I had passed through Charleston many times before; stopping for doctor appointments and had always felt close to the city, but never before had I experienced it quite this way. I had become disabled due to a genetic illness two years before, which sometimes confines me to a wheelchair. Although a wheelchair makes traveling hard, I truly wanted to go to Charleston’s slave market and experience the history that engulfed it. My parents wanted to make this a memorable visit and knew sometimes people don’t take well or don’t know how to act around wheelchairs, but the people of Charleston were extremely nice and welcoming. Old southern woman would offer kind smiles and praline samples, while random strangers helped my dad lift my wheelchair over steps.


The people of Charleston, especially in the Market remember the history and embrace it even today. When walking through the market or for me wheeling, I could smell the old time spices and really understand the history of the city. The woman who sold the spices told us that her great- great grandmother had created spices and that it’s a family tradition, which her granddaughter is taking over. Each table that we passed was selling something meaningful that represented Charleston. From church dolls that little girls used to bring with them to church in the 1800s to sweet grass baskets and flowers, the history of Charleston lives in the Market. Family traditions dating back to pre-civil war still live today and flourish in the market. 

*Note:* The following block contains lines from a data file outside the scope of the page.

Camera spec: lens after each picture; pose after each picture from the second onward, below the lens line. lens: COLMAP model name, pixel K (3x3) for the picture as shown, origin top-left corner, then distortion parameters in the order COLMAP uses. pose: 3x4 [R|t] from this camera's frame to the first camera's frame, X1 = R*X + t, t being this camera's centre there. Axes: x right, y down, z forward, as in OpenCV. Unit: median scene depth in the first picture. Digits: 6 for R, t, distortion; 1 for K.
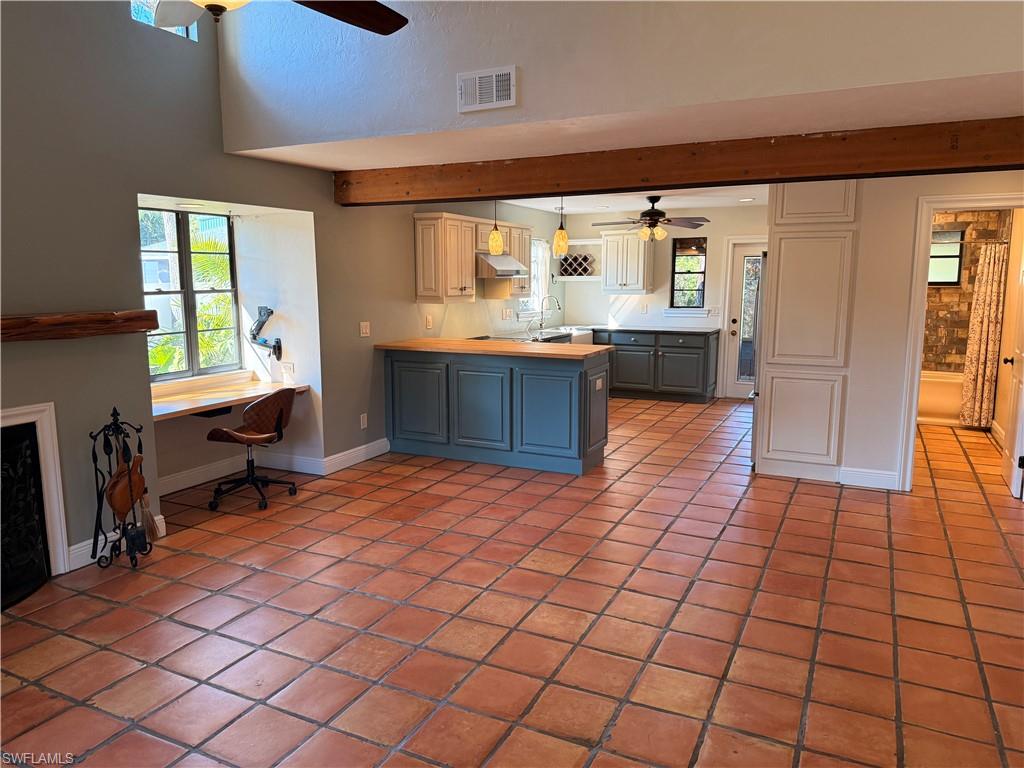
lens RADIAL K [[716.2, 0, 504.5], [0, 716.2, 383.0], [0, 0, 1]] dist [0.056204, -0.068668]
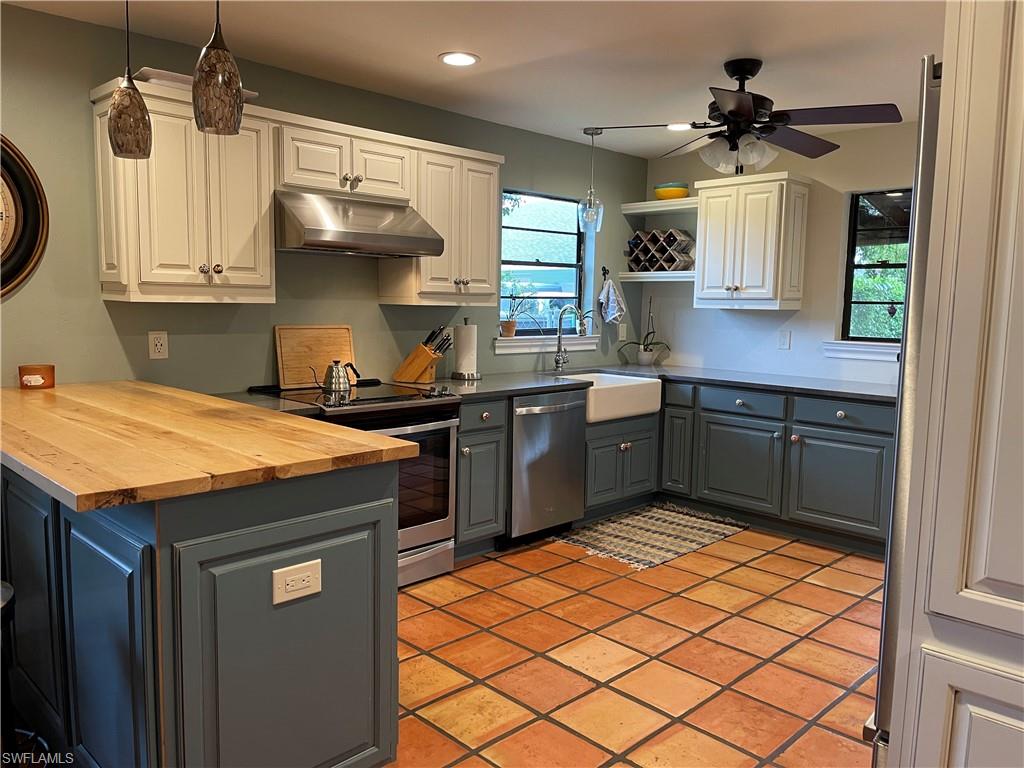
lens RADIAL K [[781.3, 0, 509.7], [0, 781.3, 384.4], [0, 0, 1]] dist [0.025916, -0.015095]
pose [[0.947089, 0.057289, -0.315818, 0.314712], [-0.070206, 0.997091, -0.029667, -0.074248], [0.313199, 0.050270, 0.948356, 0.738049]]
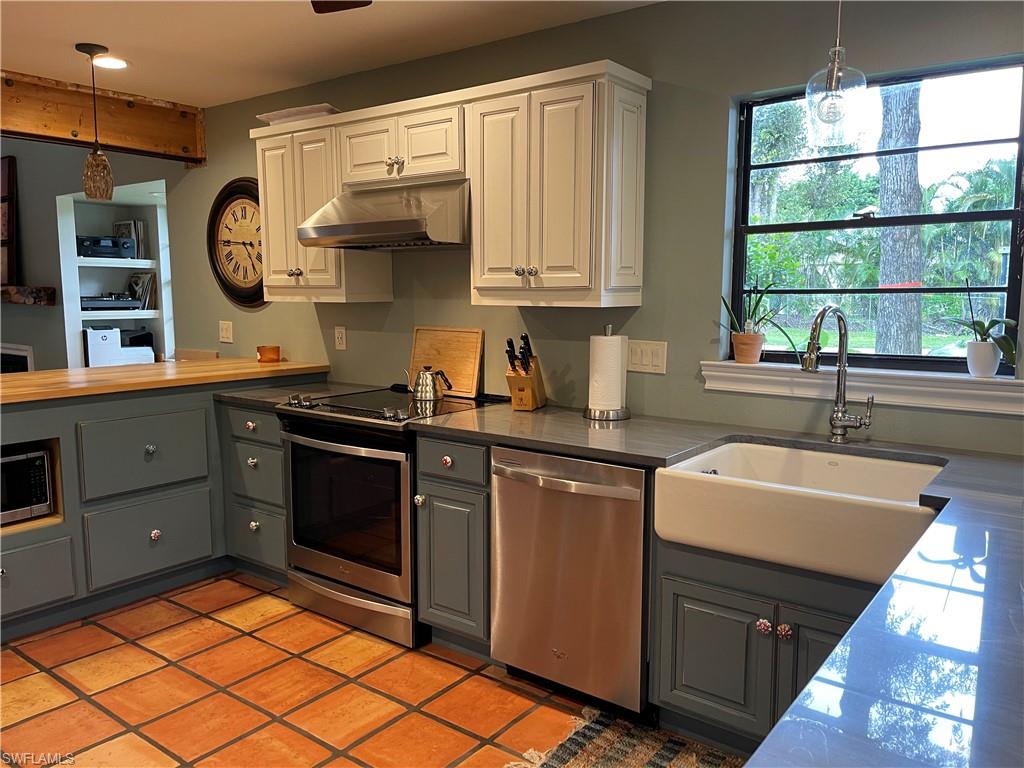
lens RADIAL K [[781.3, 0, 520.8], [0, 781.3, 384.8], [0, 0, 1]] dist [0.025916, -0.015095]
pose [[-0.182256, 0.118075, -0.976136, 0.539723], [-0.147028, 0.978329, 0.145792, -0.189495], [0.972196, 0.170090, -0.160946, 1.501022]]
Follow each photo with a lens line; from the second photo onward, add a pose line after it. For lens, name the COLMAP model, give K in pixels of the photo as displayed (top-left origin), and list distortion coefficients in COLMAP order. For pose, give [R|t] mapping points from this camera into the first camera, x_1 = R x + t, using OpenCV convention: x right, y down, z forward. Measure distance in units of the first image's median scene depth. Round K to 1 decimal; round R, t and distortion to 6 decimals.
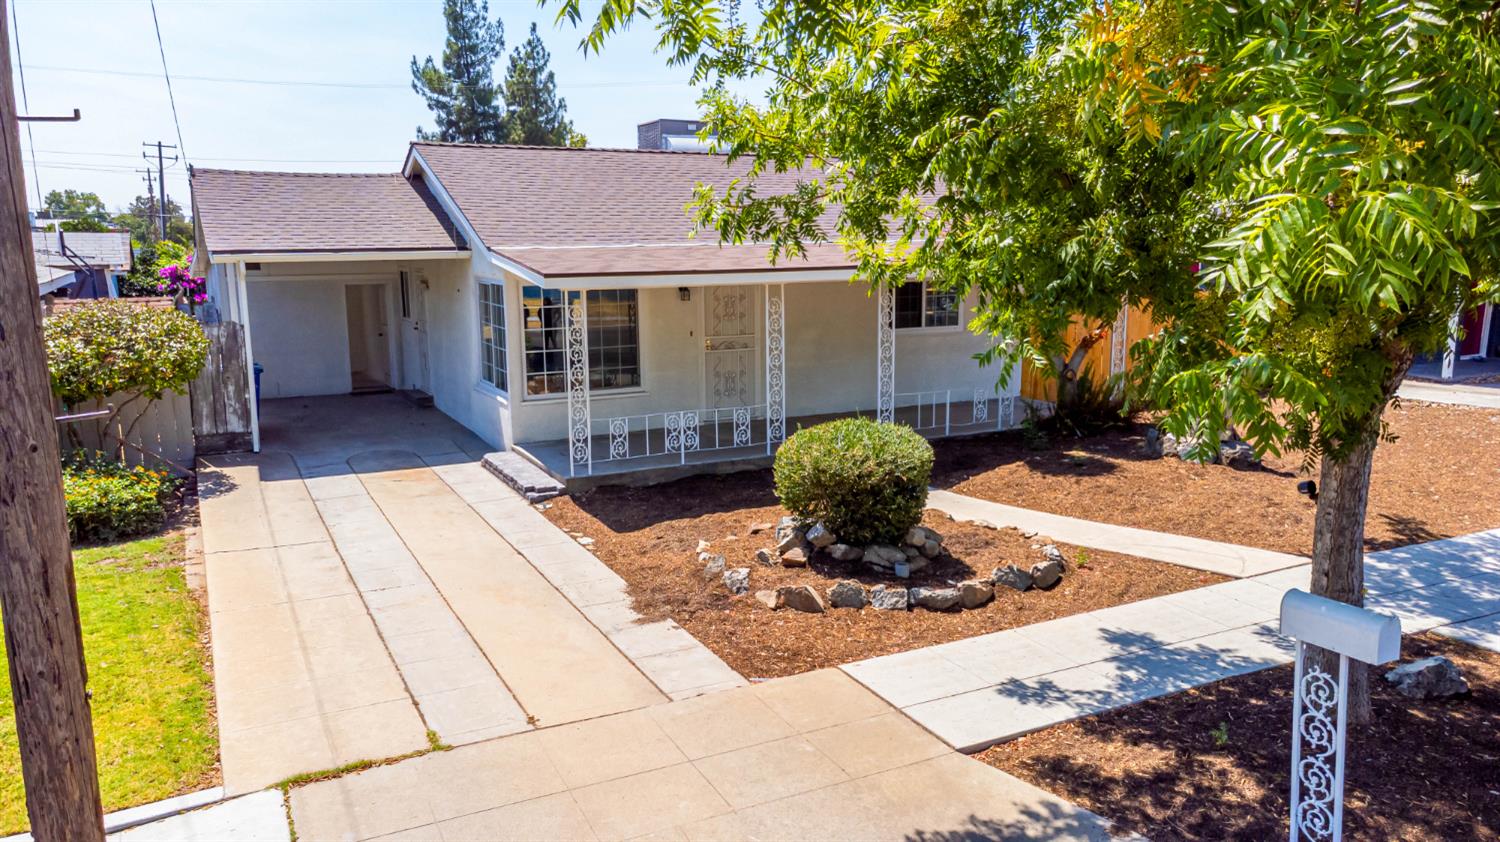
lens RADIAL K [[1125.0, 0, 750.0], [0, 1125.0, 421.0], [0, 0, 1]] dist [0.006204, 0.148022]
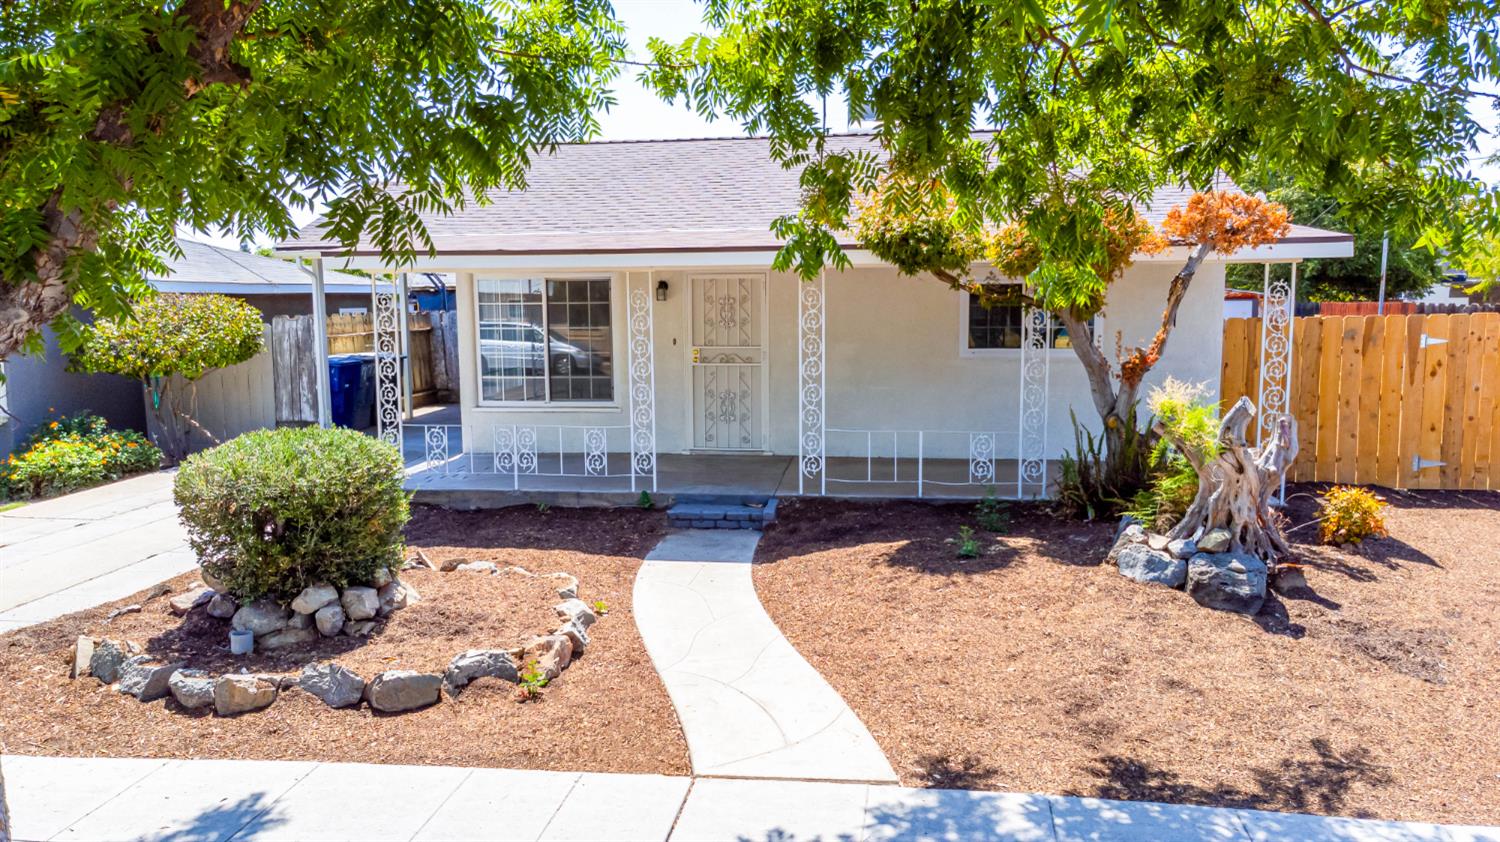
lens RADIAL K [[1125.0, 0, 750.0], [0, 1125.0, 421.0], [0, 0, 1]] dist [0.006204, 0.148022]
pose [[0.813629, 0.068409, -0.577346, 0.554918], [-0.093526, 0.995521, -0.013844, -0.015890], [0.573813, 0.065261, 0.816382, 0.425755]]
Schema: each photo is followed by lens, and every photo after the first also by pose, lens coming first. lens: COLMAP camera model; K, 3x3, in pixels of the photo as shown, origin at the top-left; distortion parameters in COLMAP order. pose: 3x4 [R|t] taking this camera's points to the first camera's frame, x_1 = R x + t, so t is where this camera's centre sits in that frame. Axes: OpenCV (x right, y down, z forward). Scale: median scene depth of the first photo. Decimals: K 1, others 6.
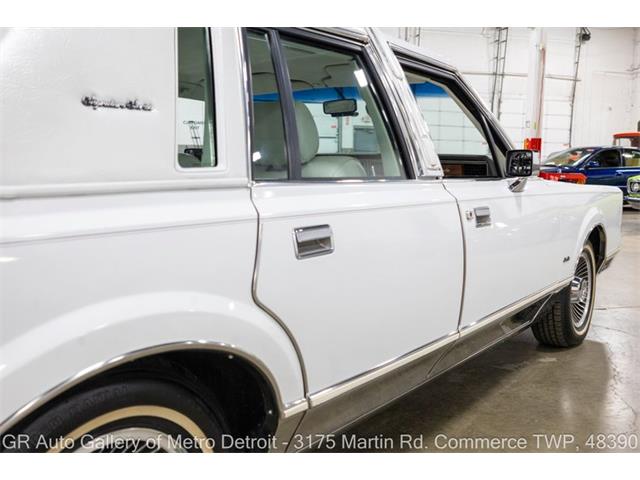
lens RADIAL K [[641.6, 0, 323.1], [0, 641.6, 241.8], [0, 0, 1]] dist [0.004807, 0.000000]
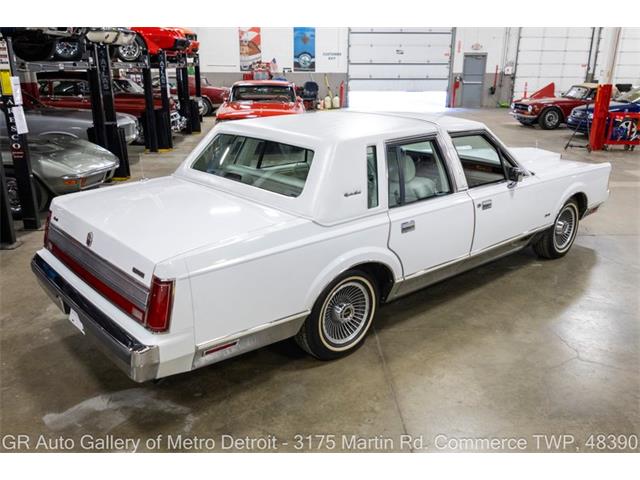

Charleston had always been familiar to me because I used to think of it as just where my doctors are, but this trip changed my whole perspective. In the market I could forget all my worries and just focus on my surroundings. There is so much to take in, sometime you just have to step back and enjoy it all. In the market I could enjoy mouthwatering pralines and forget about the pain I am in. The vendors and shop owners make you feel like family and to them I am not a hassle, but a blessing. I didn't embrace Charleston, Charleston embraces me.